There was once a small black seed, which, with many others quite like it, was put into the ground one day in March on an island in the Atlantic Ocean, at the mouth of the Savannah River.
If this little black seed could have looked forth from its resting-place in the dark, moist ground, it would have seen a broad stretch of water with low-lying islands all about, and close at hand the coast of Georgia. But though it had not eyes, it had other wonderful natural gifts, for it could draw different kinds of nourishment from the earth, the air, and the sun; and these things enabled it to become something so fine and so useful that it is not easy to believe the beginning was only a little black seed.
First, it put slender fibers down deep into the ground in all directions. These little fibers had tiny mouths at their ends, which drank in water and other food. After this a green shoot went straight up above the top of the ground, and this put out small leaves and branches. All the while the roots held the upper part firm, and gave it all that it needed for nourishment. It was not long before green buds began to show themselves, and soon pure yellow flowers, with reddish-purple spots in the center, unfolded.
Little by little the seed became a shrub-like plant between three and four feet high. When the pretty yellow flowers withered and fell, green pods took their place. As time went on, these pods grew until they were about as large as a small peach. When the pods turned from green to brown they were ripe and burst open, and in each one was a beautiful white ball of fine, soft fiber. This was the cotton.
The cotton family is a large one. No other kind of cotton is so valuable as that which grows where the little black seed was planted. It is called Sea Island cotton, and it is the very best in the world. This is because the fiber, which is called the staple, is longer, finer, and stronger than any other.

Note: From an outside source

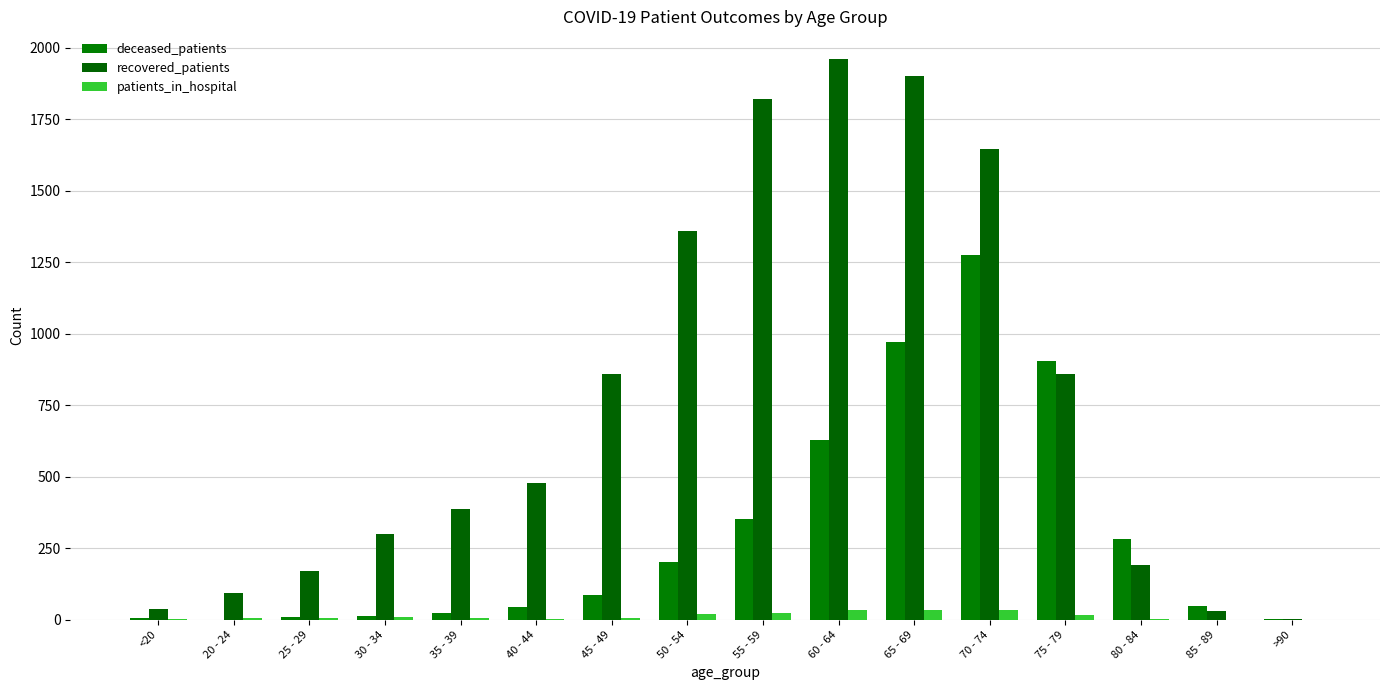

What is the difference between the recovered_patients values at 55 - 59 and 25 - 29?

1649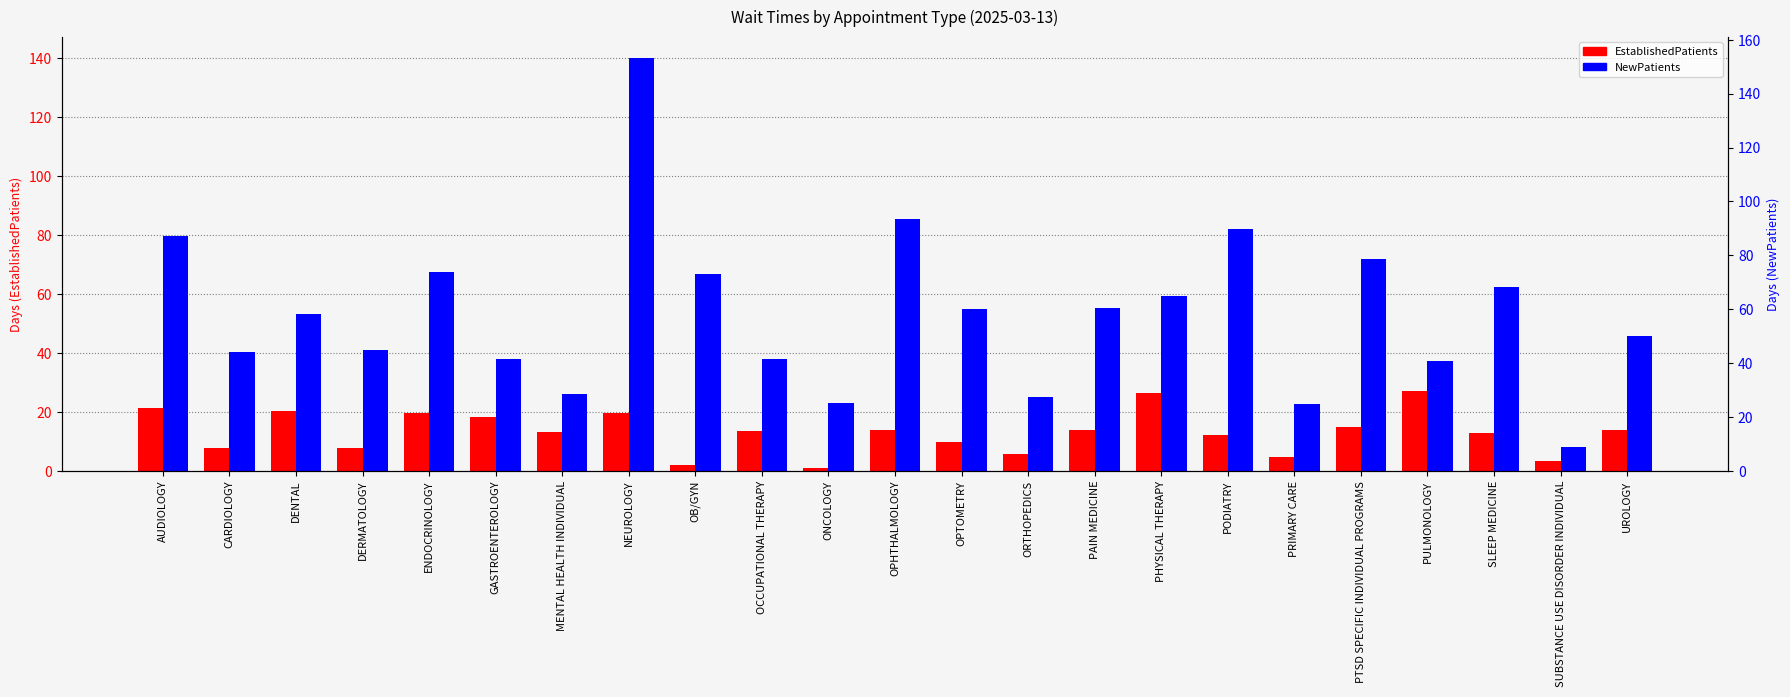

The EstablishedPatients series shows 12.2 at PODIATRY. True or false?

True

Another member of the cotton family is called New Orleans or Upland cotton. Some of this has a green seed, and some a seed that is gray-white. The blossom of this cotton is either pale yellow or white; and the white fiber, or staple, about the seeds is shorter than the Sea Island cotton. There are many other varieties. One, which is called the Cuba Vine, has yellow fiber, out of which nankeen is made.
To return to the story of the little black cotton seed. When the pod which held the fiber burst open, it was picked and taken to a machine called a cotton-gin. This occurred late in August, and you should have seen the field where this cotton plant grew. It was like a great silvery-white sea, and was one of the most beautiful sights in the world.
Besides the fiber in the cotton pod, there were a great many little black seeds - many more than it was necessary to keep for planting. These seeds must be taken out, and for this reason the fiber was all made to pass through the cotton gin. It was Eli Whitney of Massachusetts who invented the cotton gin. It can take the seeds out of three hundred pounds of cotton quicker than a man can pick them out of one pound.
The Cotton Gin.
The seeds were put into bags, taken to a mill, and made into a fine and useful oil. What was left after the oil was pressed out was put on the ground to enrich it, so that what was planted in it would grow well. Part of the strong-fibered stalk of the cotton plant was used for making a basket, and the rest for making a coarse sack. So every part of the plant was made useful, but the fine white liber was by far the most valuable.
The cotton staple, which came from the plant of which the little black seed was the beginning, crossed the ocean, and went to Scotland, where it was made into thread, and then it came back to America and was sold.